> [TEXT FOR ANALYSIS]

DOE has an inventory of uranium, and periodically sells or transfers its excess—under the condition that sales or transfers will not have an adverse impact on the domestic uranium market, among other things.
This testimony highlights several issues with DOE’s excess uranium transfers that we’ve found over the last decade. We found that DOE
did not follow its own guidance for assessing the technical quality of two market impact studies conducted for DOE;
has not developed guidance for valuing a portion of its uranium inventory, despite commercial interest in its purchase; and
has violated federal law with its transfers, in some cases.
Nuclear Fuel Cycle
Illustrated flow chart showing how uranium progresses through the nuclear fuel cycle.
What GAO Found
GAO has raised several issues related to the Department of Energy's (DOE) excess uranium transfers in five reports, three testimonies, and a legal opinion issued from 2006 to 2015 as follows:
- DOE did not take steps to assess the technical quality of market impact studies conducted in April 2012 and January 2013. In part to ensure that its uranium transfers would not have an adverse material impact on the domestic uranium industry, DOE contracted for studies on the potential market impact of most of its planned uranium transfers. These studies concluded that these transfers would not result in adverse market impacts. In its May 2014 report, GAO reviewed these studies and found issues with their analyses. For example, GAO found that DOE did not take steps outlined in its contracts or in departmental quality assurance guidance to assess the technical quality of these studies. GAO also found that the studies provided only limited detail about their methodology, data sources, and assumptions, although DOE's quality assurance guidance states that DOE information disseminated to the public should contain such information. DOE officials stated that they did not examine the studies' methodology or assess the studies' technical quality because they wanted the studies to be independent, and they trusted the contractor to provide subject matter expertise that did not exist within DOE. GAO recommended that DOE take steps to evaluate the technical quality of the market studies for which it contracts. DOE neither agreed nor disagreed with this recommendation.

> [Dataset entries]
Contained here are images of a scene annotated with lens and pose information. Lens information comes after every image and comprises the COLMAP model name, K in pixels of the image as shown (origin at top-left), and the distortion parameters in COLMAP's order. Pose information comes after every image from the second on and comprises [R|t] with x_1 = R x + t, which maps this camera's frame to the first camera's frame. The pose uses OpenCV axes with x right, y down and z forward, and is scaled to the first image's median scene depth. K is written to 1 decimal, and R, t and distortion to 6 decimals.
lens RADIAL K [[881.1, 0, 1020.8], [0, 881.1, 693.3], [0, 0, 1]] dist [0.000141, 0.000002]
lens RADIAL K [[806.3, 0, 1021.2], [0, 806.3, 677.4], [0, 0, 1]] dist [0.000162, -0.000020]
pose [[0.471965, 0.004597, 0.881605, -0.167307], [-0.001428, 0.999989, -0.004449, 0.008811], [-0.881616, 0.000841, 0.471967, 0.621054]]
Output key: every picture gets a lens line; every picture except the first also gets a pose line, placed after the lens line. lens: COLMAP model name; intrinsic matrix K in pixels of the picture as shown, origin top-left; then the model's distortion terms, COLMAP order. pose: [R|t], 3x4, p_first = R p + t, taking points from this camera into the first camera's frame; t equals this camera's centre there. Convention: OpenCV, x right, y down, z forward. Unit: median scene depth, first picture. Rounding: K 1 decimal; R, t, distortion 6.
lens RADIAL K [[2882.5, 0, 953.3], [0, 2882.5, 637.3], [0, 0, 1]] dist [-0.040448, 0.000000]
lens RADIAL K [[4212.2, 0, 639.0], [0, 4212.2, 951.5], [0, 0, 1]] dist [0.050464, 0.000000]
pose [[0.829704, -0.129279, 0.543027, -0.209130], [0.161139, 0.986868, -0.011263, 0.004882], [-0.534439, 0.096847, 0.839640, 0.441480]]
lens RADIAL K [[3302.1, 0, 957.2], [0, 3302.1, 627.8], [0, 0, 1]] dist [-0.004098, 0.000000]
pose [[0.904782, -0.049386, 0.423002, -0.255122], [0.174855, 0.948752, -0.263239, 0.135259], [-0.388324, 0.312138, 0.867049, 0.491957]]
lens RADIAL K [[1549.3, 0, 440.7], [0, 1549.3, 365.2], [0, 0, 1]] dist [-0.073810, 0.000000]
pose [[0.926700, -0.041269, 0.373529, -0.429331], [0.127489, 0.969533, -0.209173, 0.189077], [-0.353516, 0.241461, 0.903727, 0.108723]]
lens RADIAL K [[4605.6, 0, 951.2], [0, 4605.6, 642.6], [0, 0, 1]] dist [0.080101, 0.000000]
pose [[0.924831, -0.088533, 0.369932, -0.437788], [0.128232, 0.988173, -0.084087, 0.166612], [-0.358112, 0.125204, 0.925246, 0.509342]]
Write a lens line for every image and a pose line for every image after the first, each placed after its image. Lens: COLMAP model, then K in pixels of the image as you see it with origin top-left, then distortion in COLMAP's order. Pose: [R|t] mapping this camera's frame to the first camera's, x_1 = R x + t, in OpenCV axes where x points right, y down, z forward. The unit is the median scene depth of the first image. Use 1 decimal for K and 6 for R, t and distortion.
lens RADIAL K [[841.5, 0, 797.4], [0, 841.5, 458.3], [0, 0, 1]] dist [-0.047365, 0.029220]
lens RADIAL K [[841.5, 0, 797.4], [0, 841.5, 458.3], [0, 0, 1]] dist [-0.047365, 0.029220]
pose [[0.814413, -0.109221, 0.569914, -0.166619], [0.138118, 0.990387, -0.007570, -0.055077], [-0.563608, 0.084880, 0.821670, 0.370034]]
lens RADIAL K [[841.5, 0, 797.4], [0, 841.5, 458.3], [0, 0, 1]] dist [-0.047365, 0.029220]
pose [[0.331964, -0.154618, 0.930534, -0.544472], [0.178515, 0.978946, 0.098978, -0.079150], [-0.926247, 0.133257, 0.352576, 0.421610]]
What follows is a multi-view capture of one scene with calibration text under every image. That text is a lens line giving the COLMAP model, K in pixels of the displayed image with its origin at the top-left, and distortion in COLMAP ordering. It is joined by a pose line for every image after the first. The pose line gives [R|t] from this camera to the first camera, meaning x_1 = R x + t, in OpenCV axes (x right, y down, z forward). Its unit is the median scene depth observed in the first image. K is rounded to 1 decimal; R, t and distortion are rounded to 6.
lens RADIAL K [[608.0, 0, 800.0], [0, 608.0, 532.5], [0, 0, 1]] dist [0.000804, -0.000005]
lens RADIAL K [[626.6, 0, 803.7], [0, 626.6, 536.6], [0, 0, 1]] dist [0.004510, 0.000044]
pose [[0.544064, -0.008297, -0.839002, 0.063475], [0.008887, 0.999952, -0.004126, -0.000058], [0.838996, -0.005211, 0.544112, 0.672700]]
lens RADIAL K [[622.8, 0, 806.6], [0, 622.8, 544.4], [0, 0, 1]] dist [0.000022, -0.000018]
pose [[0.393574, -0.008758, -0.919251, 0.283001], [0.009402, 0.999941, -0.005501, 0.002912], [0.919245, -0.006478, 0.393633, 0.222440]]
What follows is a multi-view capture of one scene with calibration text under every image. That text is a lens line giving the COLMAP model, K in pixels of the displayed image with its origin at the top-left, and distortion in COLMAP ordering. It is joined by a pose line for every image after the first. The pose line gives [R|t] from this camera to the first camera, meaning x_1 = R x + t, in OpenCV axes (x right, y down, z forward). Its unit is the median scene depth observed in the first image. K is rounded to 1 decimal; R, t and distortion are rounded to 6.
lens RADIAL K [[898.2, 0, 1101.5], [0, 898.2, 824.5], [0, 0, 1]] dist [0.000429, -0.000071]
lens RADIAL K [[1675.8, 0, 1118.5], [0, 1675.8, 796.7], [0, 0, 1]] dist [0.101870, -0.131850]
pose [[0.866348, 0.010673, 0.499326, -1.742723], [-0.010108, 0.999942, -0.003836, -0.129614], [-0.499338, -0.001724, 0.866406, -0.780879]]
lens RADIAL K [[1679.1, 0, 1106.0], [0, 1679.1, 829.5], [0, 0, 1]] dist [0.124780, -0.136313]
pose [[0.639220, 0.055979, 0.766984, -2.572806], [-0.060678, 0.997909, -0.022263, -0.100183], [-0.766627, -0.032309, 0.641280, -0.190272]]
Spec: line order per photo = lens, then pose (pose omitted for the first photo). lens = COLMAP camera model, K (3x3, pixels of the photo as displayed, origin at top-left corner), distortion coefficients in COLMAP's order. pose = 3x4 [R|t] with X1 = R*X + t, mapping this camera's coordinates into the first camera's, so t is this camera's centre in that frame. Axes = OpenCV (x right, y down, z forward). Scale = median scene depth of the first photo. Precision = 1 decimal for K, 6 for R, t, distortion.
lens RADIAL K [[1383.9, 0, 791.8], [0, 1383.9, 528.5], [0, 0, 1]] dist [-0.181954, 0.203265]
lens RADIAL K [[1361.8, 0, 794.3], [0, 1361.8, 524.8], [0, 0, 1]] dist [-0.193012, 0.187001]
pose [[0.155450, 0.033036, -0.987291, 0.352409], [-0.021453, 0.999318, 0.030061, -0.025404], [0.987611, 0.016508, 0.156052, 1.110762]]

> [DIRECTIONS]
In the testimony on DOE's excess uranium transfers, which findings about DOE appear in the list that follows "We found that DOE"?

> [SOLUTION]
- DOE did not follow its own guidance for assessing the technical quality of two market impact studies conducted for DOE.
- DOE has not developed guidance for valuing a portion of its uranium inventory, despite commercial interest in its purchase.
- DOE has violated federal law with its transfers, in some cases.